Scott exhibition

`Just for a very short time, I remember my father was asked: `Are you James Scott's father?' But it was only a very short time…

`Just for a very short time, I remember my father was asked: `Are you James Scott's father?' But it was only a very short time," laughed James Scott ruefully. James, a painter, Oscar-winning film-maker and son of William Scott, was speaking at the opening of the major retrospective of his father's work at the Irish Museum of Modern Art on Tuesday. He has quite enough work of his own to boast about - films such as Every Picture Tells A Story about his father, and TV work on programmes such as Inspector Morse - but has been painting full-time in LA for the past eight years.

His brother Robert Scott also attended the opening. He is an exhibition and retail designer in London and was accompanied by his partner Lisa Allen, his son Alex, who is an Internet designer, and his daughter Rosie, who is an illustrator. James also had his family with him including his daughter Zoe and his sons Leo and Mischa. William Scott's widow, Mary Lucas, sadly couldn't make it over from Somerset.

A number of old friends made it their business to be at the gallery on Tuesday night.
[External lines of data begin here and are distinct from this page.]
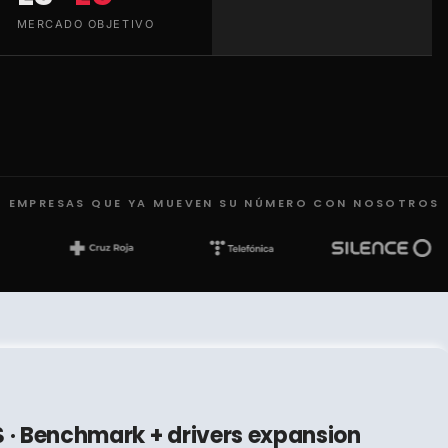
MERCADO OBJETIVO
EMPRESAS QUE YA MUEVEN SU NÚMERO CON NOSOTROS
S · Benchmark + drivers expansion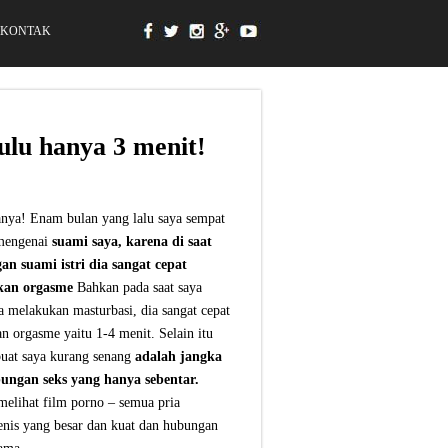
KONTAK
ulu hanya 3 menit!
nya! Enam bulan yang lalu saya sempat
mengenai
suami saya, karena di saat
n suami istri dia sangat cepat
kan orgasme
Bahkan pada saat saya
 melakukan masturbasi, dia sangat cepat
n orgasme yaitu 1-4 menit. Selain itu
at saya kurang senang
adalah jangka
ungan seks yang hanya sebentar.
melihat film porno – semua pria
enis yang besar dan kuat dan
hubungan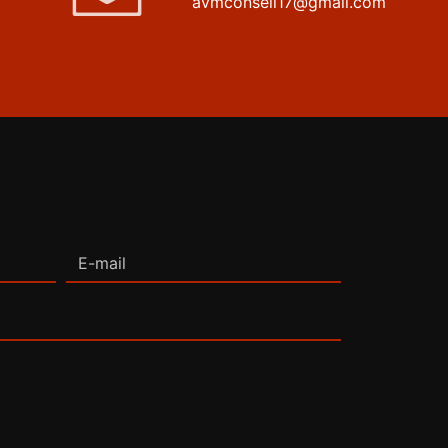
avmconseil17@gmail.com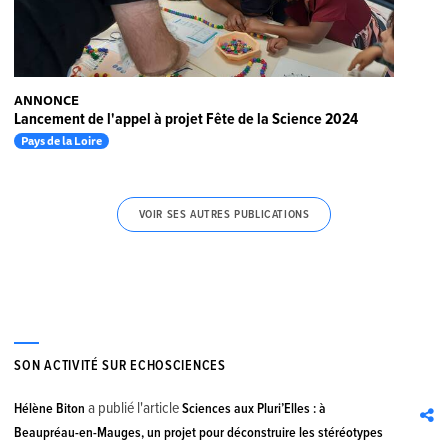
ANNONCE
Lancement de l'appel à projet Fête de la Science 2024
Pays de la Loire
VOIR SES AUTRES PUBLICATIONS
SON ACTIVITÉ SUR ECHOSCIENCES
a publié l'article
Hélène Biton
Sciences aux Pluri’Elles : à
Beaupréau-en-Mauges, un projet pour déconstruire les stéréotypes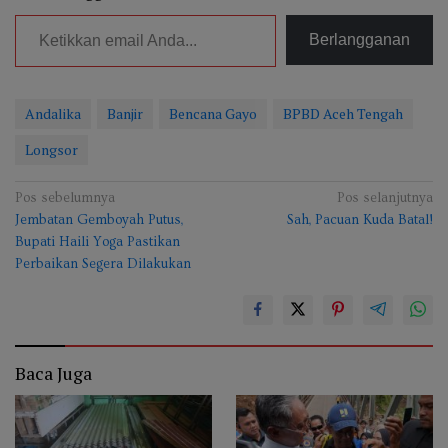
Ketikkan email Anda...
Berlangganan
Andalika
Banjir
Bencana Gayo
BPBD Aceh Tengah
Longsor
Navigasi
Pos sebelumnya
Pos selanjutnya
Jembatan Gemboyah Putus,
Sah, Pacuan Kuda Batal!
pos
Bupati Haili Yoga Pastikan
Perbaikan Segera Dilakukan
Baca Juga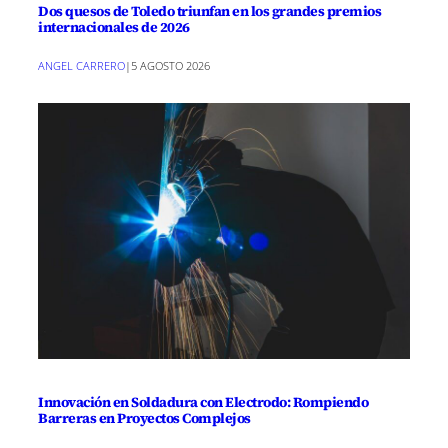
Dos quesos de Toledo triunfan en los grandes premios
internacionales de 2026
ANGEL CARRERO
|
5 AGOSTO 2026
Innovación en Soldadura con Electrodo: Rompiendo
Barreras en Proyectos Complejos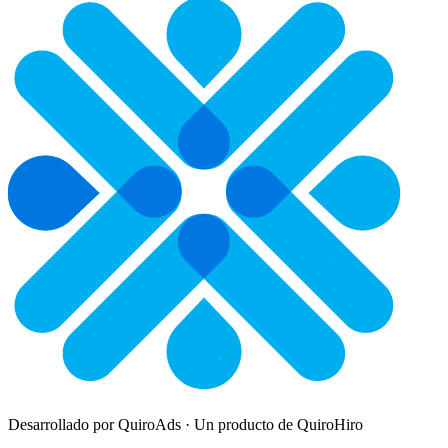
Desarrollado por QuiroAds · Un producto de QuiroHiro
Artist T.P. Flanagan and his wife Sheila Flanagan travelled from Belfast (part of a large Northern contingent which included Ted Hickey of the Northern Ireland Arts Council and Brian Kennedy of the Ulster Museum) as did Fiona and Robert Lee, Scott's cousins. David Anderson came all the way from Buffalo, New York; his mother Martha Jackson ran the gallery where Scott first met artists Jackson Pollock and Willem de Kooning. Michael Tooby, the curator of the Tate Gallery at St Ives, also made the trip; Scott was a frequent visitor to St Ives and Michael wrote a short essay in the catalogue as did critic Simon Morley.

Lochlann Quinn, deputy chairman of Glenn Dimplex and an IMMA board member, arrived with an unusual gift - a handful of restaurant menus. The Scott family had dined in the restaurant of his Merrion Hotel, and were charmed to see two of their father's paintings adorning the menus. Lochlann got word of this and brought several menus along to distribute to the family. It was interesting to see so many of the city's gallery owners or directors at the opening - a sure indicator of the respect that Scott's work commands. Raymond Keaveney, director of the National Gallery, Josephine Kelliher of the Rubicon, David Fitzgerald of the Kerlin, Suzanne MacDougald of the Solomon, Jerome O Drisceoil of Green on Red and Kevin Kavanagh of the Jo Rain were there to admire the work.